А тот «109-й», которого я сбил, упал прямо на аэродроме у совхоза Дугино, где сидели летчики-испытатели.
— Как узнал об этом?
— А так. Не успел сесть, подруливаю, злой такой. Думаю, техника убью. Тут ко мне подходят, спрашивают: «Стрелял?» — «Стрелял». — «А нам уже позвонили, твой сбитый самолет на соседнем аэродроме лежит».
Еще один «109-й» я сбил около Ярцева при сопровождении «пешек» (так мы называли Пе-2). Там мы вели воздушный бой, я стрелял по одному «109-му», но сам не видел, чтобы он падал. Представь, что я практически никогда не видел, чтобы сбитый мной самолет упал. Почему? Потому что очередь дал и сразу смотришь вокруг, как бы тебя самого не сбили. Иначе нельзя. Но в этом случае ребята мне потом показали, где немец упал. Да и летчики «пешек» подтвердили, что я сбил.
Вообще самое трудное — это сопровождать. Ведущий группы отвечает за свои истребители и за прикрываемую группу. А еще надо смотреть, чтобы самому на тот свет не отправиться. У меня 450 с лишним боевых вылетов. 120 воздушных боев. Меня спрашивают: а что ты сбил так мало? У меня ж за всю войну только 12 лично сбитых самолетов и 2 в группе. А как иначе? Мало того, что в основном вел оборонительные бои, не подпуская истребителей противника к сопровождаемым, так еще смотрел, организовывал, командовал. Тут уже не до личного счета, а когда в группе сбивали, я себе не брал.
================
*ТРЕБОВАНИЯ К ЗАДАНИЯМ:*
(a) Ответьте по рассказу летчика:
(i) Где упал «109-й», о котором рассказчик узнал по телефонному звонку?
(ii) Как летчики называли Пе-2?
(iii) Сколько самолетов рассказчик сбил лично за всю войну?
(b) Допишите следующую часть рассказа летчика, начав сразу после его последней фразы.

*ОТОБРАННЫЕ ПУНКТЫ:*
================
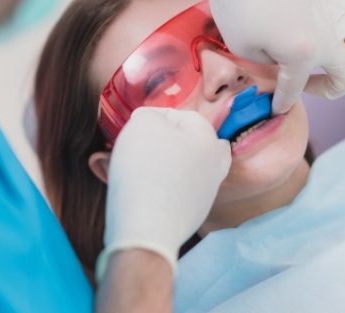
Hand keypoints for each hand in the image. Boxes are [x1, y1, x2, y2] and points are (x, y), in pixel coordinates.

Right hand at [96, 107, 230, 280]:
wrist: (146, 228)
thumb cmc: (147, 168)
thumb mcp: (144, 124)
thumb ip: (149, 115)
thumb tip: (151, 122)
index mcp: (209, 141)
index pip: (185, 116)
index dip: (157, 115)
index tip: (135, 124)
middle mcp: (214, 167)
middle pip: (193, 144)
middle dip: (166, 141)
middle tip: (144, 144)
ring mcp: (204, 194)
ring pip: (182, 169)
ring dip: (158, 164)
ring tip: (130, 166)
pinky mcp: (190, 216)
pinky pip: (173, 192)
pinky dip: (157, 186)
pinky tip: (136, 188)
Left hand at [156, 0, 344, 113]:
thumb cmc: (235, 3)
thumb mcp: (243, 48)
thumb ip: (269, 64)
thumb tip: (281, 62)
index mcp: (303, 54)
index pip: (295, 89)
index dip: (283, 102)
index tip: (276, 108)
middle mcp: (328, 34)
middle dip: (330, 90)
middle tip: (308, 87)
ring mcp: (336, 8)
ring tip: (325, 56)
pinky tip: (329, 24)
================
*ОТВЕТЫ К УПРАЖНЕНИЮ:*
(a)
(i) Прямо на аэродроме у совхоза Дугино, где сидели летчики-испытатели.
(ii) «Пешками».
(iii) 12 самолетов.

(b)
Короче говоря, довоевались мы до того, что еле ноги унесли из этой Двоевки, когда немцы прорвали фронт в октябре 1941-го. Мы сидели в самолетах и ждали команду на вылет. А связи нет. Командир полка ходит нервничает. Потом принял ответственность на себя и дал команду взлет. Я взлетаю, вправо посмотрел — бог ты мой! Идет колонна немецких танков! Еще бы полчаса — и мы бы там и остались. Сели в Кубинке, дозаправились и сразу дежурить. Тогда я и сбил единственного в своей боевой практике разведчика. Взлетели, помню, была кучевая облачность. И ушли в зону, где должны были прикрывать. Смотрю, вываливается самолет. Был у немцев изумительный самолет-разведчик «Доронье-217». Я по нему весь боекомплект выпустил. Две отменные очереди дал. Сбил я его или нет, не знаю. Сажусь. Меня все поздравляют. Оказывается, сбил его. После этого замполит и командир дивизии ПВО, которая оставалась в Кубинке, уговаривали меня, чтобы я перешел к ним. Но я отказался, остался в своем полку.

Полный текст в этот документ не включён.